Dataset excerpts

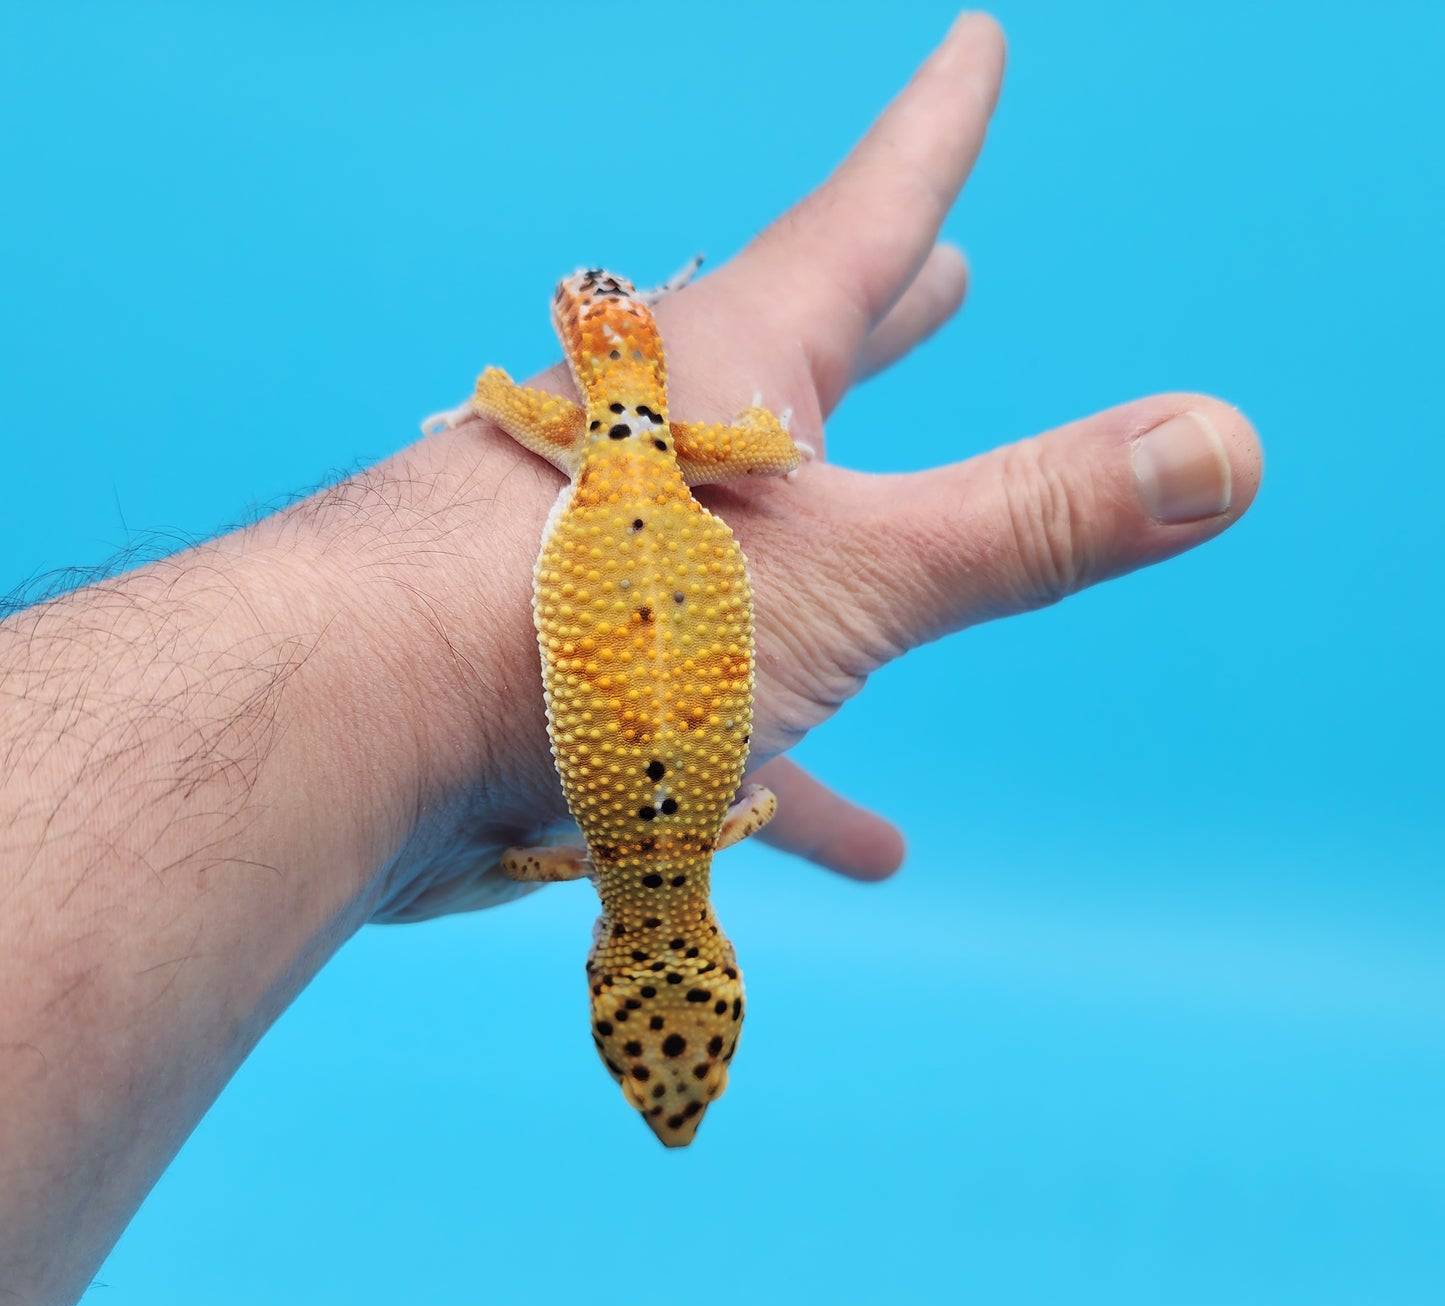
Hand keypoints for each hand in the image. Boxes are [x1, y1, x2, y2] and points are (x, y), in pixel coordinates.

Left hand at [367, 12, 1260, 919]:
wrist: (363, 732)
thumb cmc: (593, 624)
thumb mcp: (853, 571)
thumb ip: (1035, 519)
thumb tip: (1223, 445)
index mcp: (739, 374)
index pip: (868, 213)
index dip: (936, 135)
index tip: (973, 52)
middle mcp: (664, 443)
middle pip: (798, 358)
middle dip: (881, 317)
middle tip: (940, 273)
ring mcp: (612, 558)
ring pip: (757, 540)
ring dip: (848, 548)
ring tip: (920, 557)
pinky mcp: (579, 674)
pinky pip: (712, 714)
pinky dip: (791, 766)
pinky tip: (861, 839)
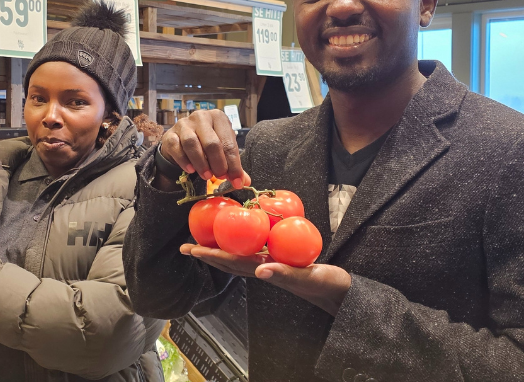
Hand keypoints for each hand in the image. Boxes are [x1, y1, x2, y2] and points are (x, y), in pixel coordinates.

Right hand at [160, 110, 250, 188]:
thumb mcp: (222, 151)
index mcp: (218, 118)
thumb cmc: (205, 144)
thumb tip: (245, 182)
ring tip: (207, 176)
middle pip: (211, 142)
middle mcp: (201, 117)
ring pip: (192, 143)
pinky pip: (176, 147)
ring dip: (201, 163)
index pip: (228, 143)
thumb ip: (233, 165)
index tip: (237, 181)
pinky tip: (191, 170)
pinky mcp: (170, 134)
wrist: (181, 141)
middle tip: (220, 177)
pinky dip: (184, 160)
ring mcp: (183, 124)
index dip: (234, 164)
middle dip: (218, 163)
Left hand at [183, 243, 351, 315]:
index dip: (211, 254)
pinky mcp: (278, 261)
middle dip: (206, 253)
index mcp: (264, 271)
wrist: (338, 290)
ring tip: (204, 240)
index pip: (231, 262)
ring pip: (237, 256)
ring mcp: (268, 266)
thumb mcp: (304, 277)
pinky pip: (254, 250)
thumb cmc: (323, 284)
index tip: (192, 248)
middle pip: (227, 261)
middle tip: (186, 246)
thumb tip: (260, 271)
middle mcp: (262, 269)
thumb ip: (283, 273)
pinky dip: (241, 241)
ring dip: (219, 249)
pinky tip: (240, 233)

...

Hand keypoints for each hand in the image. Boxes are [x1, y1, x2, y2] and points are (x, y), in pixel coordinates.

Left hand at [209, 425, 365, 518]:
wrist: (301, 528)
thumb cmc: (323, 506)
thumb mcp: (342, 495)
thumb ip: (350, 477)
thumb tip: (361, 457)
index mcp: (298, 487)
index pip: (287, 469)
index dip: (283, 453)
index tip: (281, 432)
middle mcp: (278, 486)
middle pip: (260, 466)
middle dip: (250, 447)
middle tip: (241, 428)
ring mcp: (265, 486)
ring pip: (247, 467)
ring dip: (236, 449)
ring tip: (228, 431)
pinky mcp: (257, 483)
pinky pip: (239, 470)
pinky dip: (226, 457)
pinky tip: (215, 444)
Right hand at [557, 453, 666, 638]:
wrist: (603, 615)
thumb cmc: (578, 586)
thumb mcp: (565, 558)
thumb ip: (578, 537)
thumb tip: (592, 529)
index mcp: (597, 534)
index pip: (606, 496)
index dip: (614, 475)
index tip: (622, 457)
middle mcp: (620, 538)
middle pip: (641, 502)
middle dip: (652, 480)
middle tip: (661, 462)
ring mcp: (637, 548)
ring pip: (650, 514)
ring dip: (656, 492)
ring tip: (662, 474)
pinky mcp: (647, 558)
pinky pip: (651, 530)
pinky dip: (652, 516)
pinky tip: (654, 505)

==

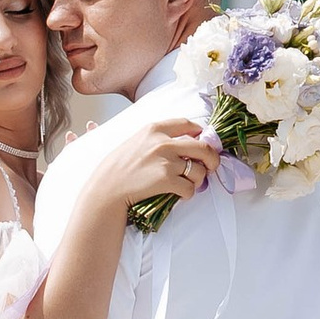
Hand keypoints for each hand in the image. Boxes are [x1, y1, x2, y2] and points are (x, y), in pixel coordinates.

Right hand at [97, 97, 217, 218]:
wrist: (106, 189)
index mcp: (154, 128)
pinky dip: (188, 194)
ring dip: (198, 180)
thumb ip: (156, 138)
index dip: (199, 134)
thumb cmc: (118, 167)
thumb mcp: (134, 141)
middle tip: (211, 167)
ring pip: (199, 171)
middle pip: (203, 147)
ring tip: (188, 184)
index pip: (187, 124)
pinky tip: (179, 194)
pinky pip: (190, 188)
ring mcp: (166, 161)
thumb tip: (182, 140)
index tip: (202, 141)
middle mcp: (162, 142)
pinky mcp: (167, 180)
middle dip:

**Problem to work on:** Of all the lines in the records, how many have the word "wrist"? Write only the number.

**Reply to the task:** 6